The young novelist who has had a great success with his first novel may find himself confronted by very special difficulties in writing the second. He is, naturally, afraid to repeat himself. On the other hand, he may be tempted to spread his wings and soar — only to fall flat on his face. A more prudent course is to attempt something merely modest and graceful. which in its mastery of craft will make clear that the first success was not just a flash in the pan, but which as yet does not in any way force the fates.
JOHN KNOWLES has managed just sueh a careful pacing of himself in his new novel, MORNING IN ANTIBES (Macmillan, S3.95). His first novel, A Separate Peace, won much critical acclaim and three prizes. While this second does not establish what his exact stature may yet be, it does show beyond doubt that he is an accomplished craftsman who can produce engaging and highly readable fiction. The book is gracefully, and in parts beautifully, written.
Mr. Knowles’s great gift is for rendering atmosphere, particularly physical atmosphere. From its first page the book is awash with the colors and light of the French Riviera in the summer season. The characters moving around in this lush landscape, however, are neither very real nor very interesting. The one exception is a young Algerian who attaches himself to the hero and rapidly displaces the latter as the central character in the book. In this volatile, complex, and proud young Arab, Mr. Knowles has got hold of something first-rate. But on the threshold of creating a major character, Mr. Knowles pauses; he observes his creature deftly but warily, and then lets him drop. Apparently, it is not his moment just now to be too ambitious.
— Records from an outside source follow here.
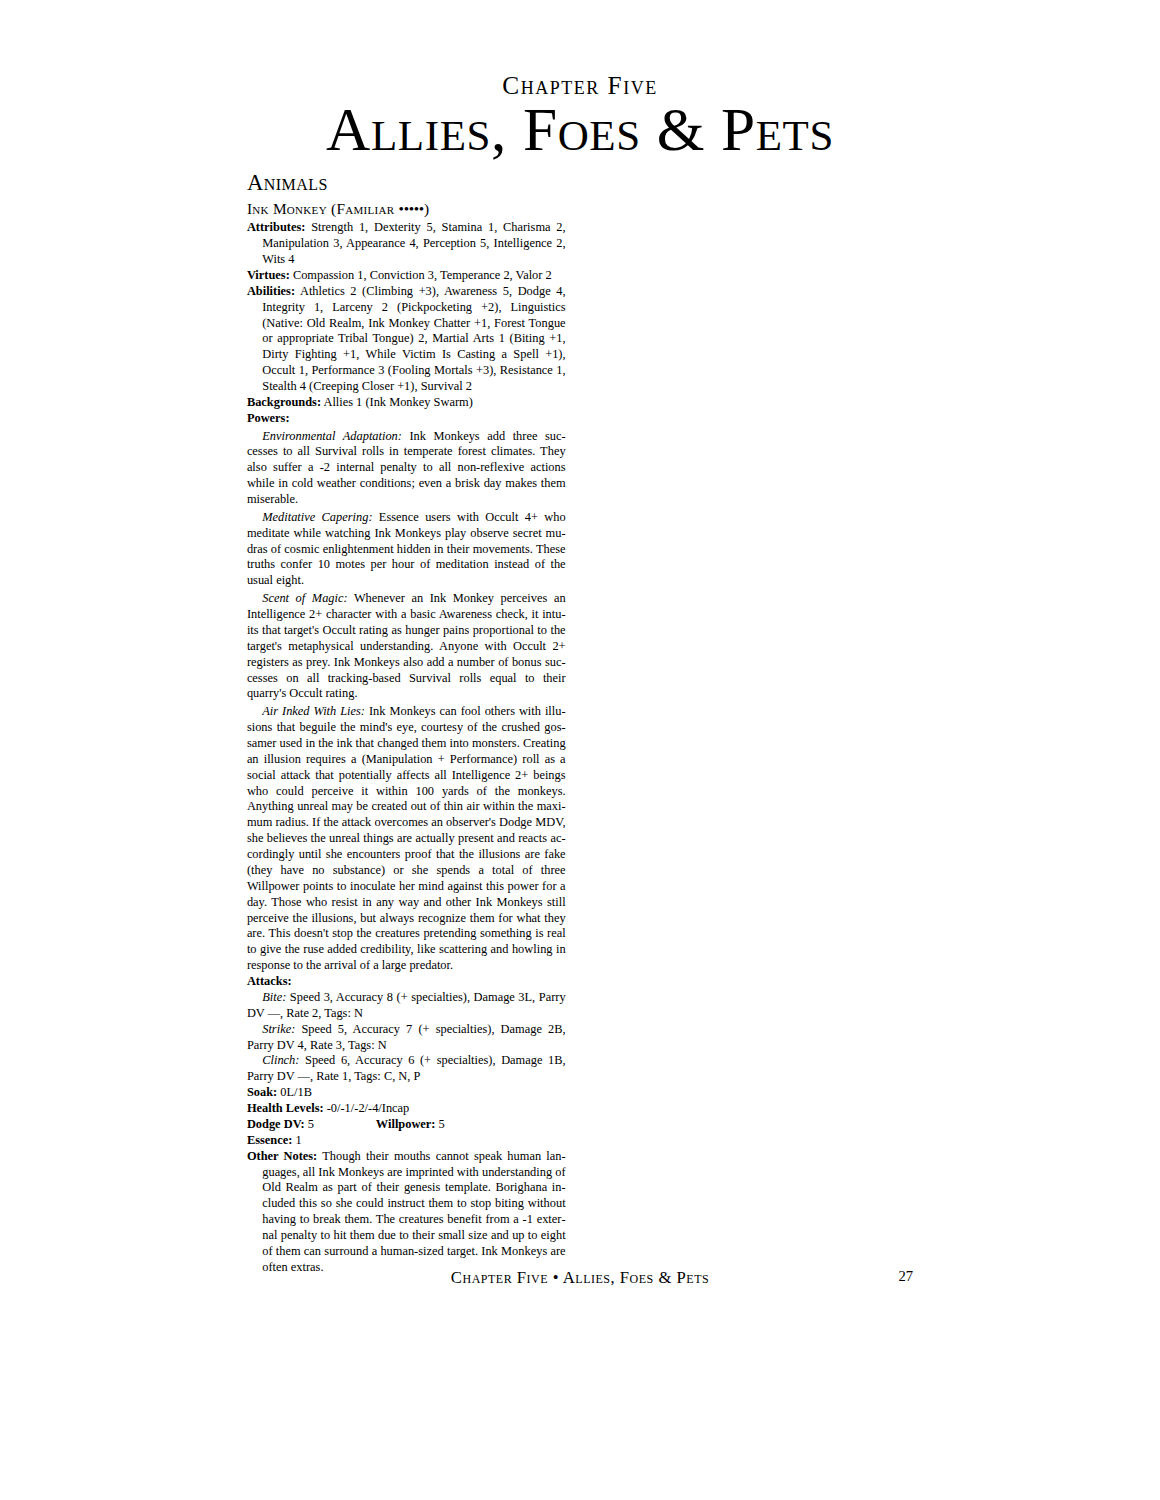Chapter Five
Allies, Foes & Pets
Animals
Ink Monkey (Familiar •••••)
Attributes: Strength 1, Dexterity 5, Stamina 1, Charisma 2, Manipulation 3, Appearance 4, Perception 5, Intelligence 2, Wits 4
Virtues: Compassion 1, Conviction 3, Temperance 2, Valor 2
Abilities: Athletics 2 (Climbing +3), Awareness 5, Dodge 4, Integrity 1, Larceny 2 (Pickpocketing +2), Linguistics (Native: Old Realm, Ink Monkey Chatter +1, Forest Tongue or appropriate Tribal Tongue) 2, Martial Arts 1 (Biting +1, Dirty Fighting +1, While Victim Is Casting a Spell +1), Occult 1, Performance 3 (Fooling Mortals +3), Resistance 1, Stealth 4 (Creeping Closer +1), Survival 2
Backgrounds: Allies 1 (Ink Monkey Swarm)
Powers:
Environmental Adaptation: Ink Monkeys add three successes to all Survival rolls in temperate forest climates. They also suffer a -2 internal penalty to all non-reflexive actions while in cold weather conditions; even a brisk day makes them miserable.
Meditative Capering: Essence users with Occult 4+ who meditate while watching Ink Monkeys play observe secret mudras of cosmic enlightenment hidden in their movements. These truths confer 10 motes per hour of meditation instead of the usual eight.
Scent of Magic: Whenever an Ink Monkey perceives an Intelligence 2+ character with a basic Awareness check, it intuits that target's Occult rating as hunger pains proportional to the target's metaphysical understanding. Anyone with Occult 2+ registers as prey. Ink Monkeys also add a number of bonus successes on all tracking-based Survival rolls equal to their quarry's Occult rating.
Air Inked With Lies: Ink Monkeys can fool others with illusions that beguile the mind's eye, courtesy of the crushed gossamer used in the ink that changed them into monsters. Creating an illusion requires a (Manipulation + Performance) roll as a social attack that potentially affects all Intelligence 2+ beings who could perceive it within 100 yards of the monkeys. Anything unreal may be created out of thin air within the maximum radius. If the attack overcomes an observer's Dodge MDV, she believes the unreal things are actually present and reacts accordingly until she encounters proof that the illusions are fake (they have no substance) or she spends a total of three Willpower points to inoculate her mind against this power for a day. Those who resist in any way and other Ink Monkeys still perceive the illusions, but always recognize them for what they are. This doesn't stop the creatures pretending something is real to give the ruse added credibility, like scattering and howling in response to the arrival of a large predator.
Attacks:
Bite: Speed 3, Accuracy 8 (+ specialties), Damage 3L, Parry DV —, Rate 2, Tags: N
Strike: Speed 5, Accuracy 7 (+ specialties), Damage 2B, Parry DV 4, Rate 3, Tags: N
Clinch: Speed 6, Accuracy 6 (+ specialties), Damage 1B, Parry DV —, Rate 1, Tags: C, N, P
Soak: 0L/1B
Health Levels: -0/-1/-2/-4/Incap
Dodge DV: 5 Willpower: 5
Essence: 1
Other Notes: Though their mouths cannot speak human languages, all Ink Monkeys are imprinted with understanding of Old Realm as part of their genesis template. Borighana included this so she could instruct them to stop biting without having to break them. The creatures benefit from a -1 external penalty to hit them due to their small size and up to eight of them can surround a human-sized target. Ink Monkeys are often extras.
Chapter Five • Allies, Foes & Pets 27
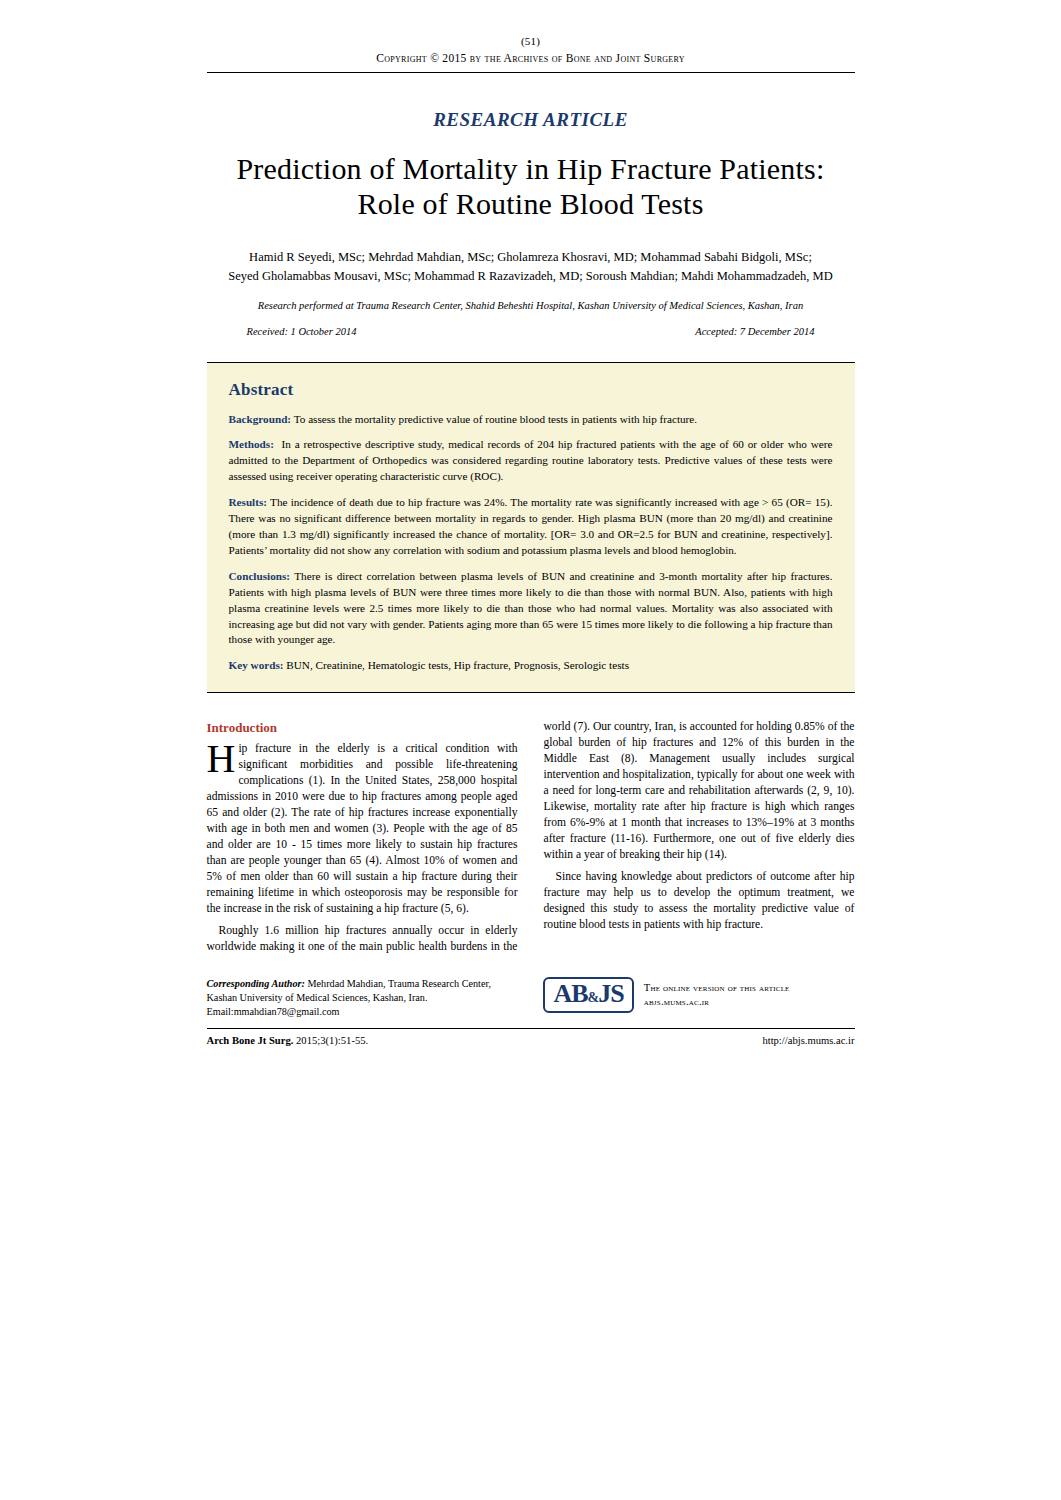(51)
Copyright © 2015 by the Archives of Bone and Joint Surgery
RESEARCH ARTICLE
Prediction of Mortality in Hip Fracture Patients:
Role of Routine Blood Tests
Hamid R Seyedi, MSc; Mehrdad Mahdian, MSc; Gholamreza Khosravi, MD; Mohammad Sabahi Bidgoli, MSc;
Seyed Gholamabbas Mousavi, MSc; Mohammad R Razavizadeh, MD; Soroush Mahdian; Mahdi Mohammadzadeh, MD
Research performed at Trauma Research Center, Shahid Beheshti Hospital, Kashan University of Medical Sciences, Kashan, Iran
Received: 1 October 2014 Accepted: 7 December 2014
Abstract
Background: To assess the mortality predictive value of routine blood tests in patients with hip fracture.
Methods: In a retrospective descriptive study, medical records of 204 hip fractured patients with the age of 60 or older who were admitted to the Department of Orthopedics was considered regarding routine laboratory tests. Predictive values of these tests were assessed using receiver operating characteristic curve (ROC).
Results: The incidence of death due to hip fracture was 24%. The mortality rate was significantly increased with age > 65 (OR= 15). There was no significant difference between mortality in regards to gender. High plasma BUN (more than 20 mg/dl) and creatinine (more than 1.3 mg/dl) significantly increased the chance of mortality. [OR= 3.0 and OR=2.5 for BUN and creatinine, respectively]. Patients’ mortality did not show any correlation with sodium and potassium plasma levels and blood hemoglobin.
Conclusions: There is direct correlation between plasma levels of BUN and creatinine and 3-month mortality after hip fractures. Patients with high plasma levels of BUN were three times more likely to die than those with normal BUN. Also, patients with high plasma creatinine levels were 2.5 times more likely to die than those who had normal values. Mortality was also associated with increasing age but did not vary with gender. Patients aging more than 65 were 15 times more likely to die following a hip fracture than those with younger age.
Key words: BUN, Creatinine, Hematologic tests, Hip fracture, Prognosis, Serologic tests
Introduction
Hip fracture in the elderly is a critical condition with significant morbidities and possible life-threatening complications (1). In the United States, 258,000 hospital admissions in 2010 were due to hip fractures among people aged 65 and older (2). The rate of hip fractures increase exponentially with age in both men and women (3). People with the age of 85 and older are 10 - 15 times more likely to sustain hip fractures than are people younger than 65 (4). Almost 10% of women and 5% of men older than 60 will sustain a hip fracture during their remaining lifetime in which osteoporosis may be responsible for the increase in the risk of sustaining a hip fracture (5, 6).
Roughly 1.6 million hip fractures annually occur in elderly worldwide making it one of the main public health burdens in the world (7). Our country, Iran, is accounted for holding 0.85% of the global burden of hip fractures and 12% of this burden in the Middle East (8). Management usually includes surgical intervention and hospitalization, typically for about one week with a need for long-term care and rehabilitation afterwards (2, 9, 10). Likewise, mortality rate after hip fracture is high which ranges from 6%-9% at 1 month that increases to 13%–19% at 3 months after fracture (11-16). Furthermore, one out of five elderly dies within a year of breaking their hip (14).
Since having knowledge about predictors of outcome after hip fracture may help us to develop the optimum treatment, we designed this study to assess the mortality predictive value of routine blood tests in patients with hip fracture.
Corresponding Author: Mehrdad Mahdian, Trauma Research Center, Kashan University of Medical Sciences, Kashan, Iran.
Email:mmahdian78@gmail.com
AB&JS
The online version of this article
abjs.mums.ac.ir
Arch Bone Jt Surg. 2015;3(1):51-55. http://abjs.mums.ac.ir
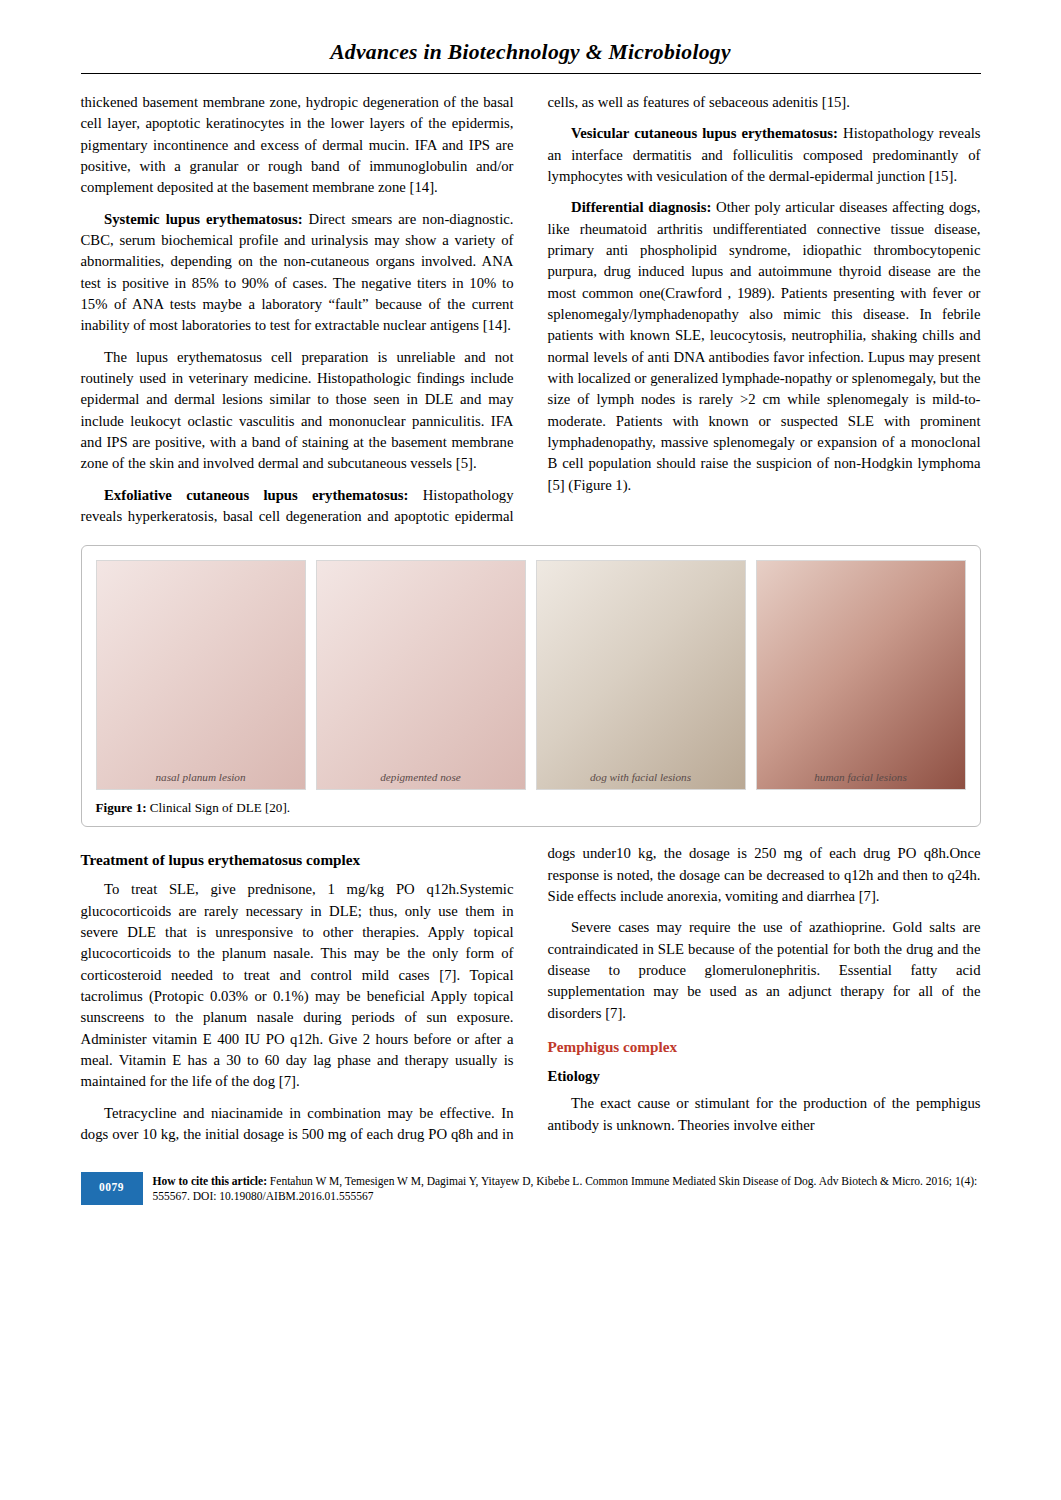Advances in Biotechnology & Microbiology
thickened basement membrane zone, hydropic degeneration of the basal cell layer, apoptotic keratinocytes in the lower layers of the epidermis, pigmentary incontinence and excess of dermal mucin. IFA and IPS are positive, with a granular or rough band of immunoglobulin and/or complement deposited at the basement membrane zone [14].
Systemic lupus erythematosus: Direct smears are non-diagnostic. CBC, serum biochemical profile and urinalysis may show a variety of abnormalities, depending on the non-cutaneous organs involved. ANA test is positive in 85% to 90% of cases. The negative titers in 10% to 15% of ANA tests maybe a laboratory “fault” because of the current inability of most laboratories to test for extractable nuclear antigens [14].
The lupus erythematosus cell preparation is unreliable and not routinely used in veterinary medicine. Histopathologic findings include epidermal and dermal lesions similar to those seen in DLE and may include leukocyt oclastic vasculitis and mononuclear panniculitis. IFA and IPS are positive, with a band of staining at the basement membrane zone of the skin and involved dermal and subcutaneous vessels [5].
Exfoliative cutaneous lupus erythematosus: Histopathology reveals hyperkeratosis, basal cell degeneration and apoptotic epidermal cells, as well as features of sebaceous adenitis [15].
Vesicular cutaneous lupus erythematosus: Histopathology reveals an interface dermatitis and folliculitis composed predominantly of lymphocytes with vesiculation of the dermal-epidermal junction [15].
Differential diagnosis: Other poly articular diseases affecting dogs, like rheumatoid arthritis undifferentiated connective tissue disease, primary anti phospholipid syndrome, idiopathic thrombocytopenic purpura, drug induced lupus and autoimmune thyroid disease are the most common one(Crawford , 1989). Patients presenting with fever or splenomegaly/lymphadenopathy also mimic this disease. In febrile patients with known SLE, leucocytosis, neutrophilia, shaking chills and normal levels of anti DNA antibodies favor infection. Lupus may present with localized or generalized lymphade-nopathy or splenomegaly, but the size of lymph nodes is rarely >2 cm while splenomegaly is mild-to-moderate. Patients with known or suspected SLE with prominent lymphadenopathy, massive splenomegaly or expansion of a monoclonal B cell population should raise the suspicion of non-Hodgkin lymphoma [5] (Figure 1).
nasal planum lesion
depigmented nose
dog with facial lesions
human facial lesions
Figure 1: Clinical Sign of DLE [20].
Treatment of lupus erythematosus complex
To treat SLE, give prednisone, 1 mg/kg PO q12h.Systemic glucocorticoids are rarely necessary in DLE; thus, only use them in severe DLE that is unresponsive to other therapies. Apply topical glucocorticoids to the planum nasale. This may be the only form of corticosteroid needed to treat and control mild cases [7]. Topical tacrolimus (Protopic 0.03% or 0.1%) may be beneficial Apply topical sunscreens to the planum nasale during periods of sun exposure. Administer vitamin E 400 IU PO q12h. Give 2 hours before or after a meal. Vitamin E has a 30 to 60 day lag phase and therapy usually is maintained for the life of the dog [7].
Tetracycline and niacinamide in combination may be effective. In dogs over 10 kg, the initial dosage is 500 mg of each drug PO q8h and in dogs under10 kg, the dosage is 250 mg of each drug PO q8h.Once response is noted, the dosage can be decreased to q12h and then to q24h. Side effects include anorexia, vomiting and diarrhea [7].
Severe cases may require the use of azathioprine. Gold salts are contraindicated in SLE because of the potential for both the drug and the disease to produce glomerulonephritis. Essential fatty acid supplementation may be used as an adjunct therapy for all of the disorders [7].
Pemphigus complex
Etiology
The exact cause or stimulant for the production of the pemphigus antibody is unknown. Theories involve either
0079
How to cite this article: Fentahun W M, Temesigen W M, Dagimai Y, Yitayew D, Kibebe L. Common Immune Mediated Skin Disease of Dog. Adv Biotech & Micro. 2016; 1(4): 555567. DOI: 10.19080/AIBM.2016.01.555567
WILLIAM HICKEY, born in 1749, was a dissolute young man who thoroughly enjoyed all the low and high life of London in the latter part of the eighteenth century. After shipping to India, he reformed, made his fortune, and eventually returned to England to settle down in the country in 1808. When country life proved too dull, he set about relieving its tedium by writing his memoirs. Here the mystery of literary creation, always obscure, becomes well-nigh unfathomable. How could this bluff and genial man who had never shown any literary bent before even dare to approach authorship in his sixtieth year, much less manage to summon up from the depths of memory a masterpiece of autobiography that deserves to stand beside Boswell? The gift of total recall can be one of the worst instruments of boredom, but in Hickey’s case it is something for which posterity must be permanently grateful.
Readers will be grateful also to Peter Quenncll, who, in condensing the diffuse original manuscript to one volume, THE PRODIGAL RAKE (Dutton, $6.50), has rescued Hickey from specialists in the eighteenth century and set him down in the place he deserves among lovers of literature.
Hickey is a man of many charms, a principal one being that, unlike many reformed rakes, he really enjoyed the sins of the flesh, and he enjoys them again in remembrance. And if this were not enough, he tops it all by turning his dissolute life into an enduring work of literature; surely the good Lord poured out a grace abounding to this chief of sinners.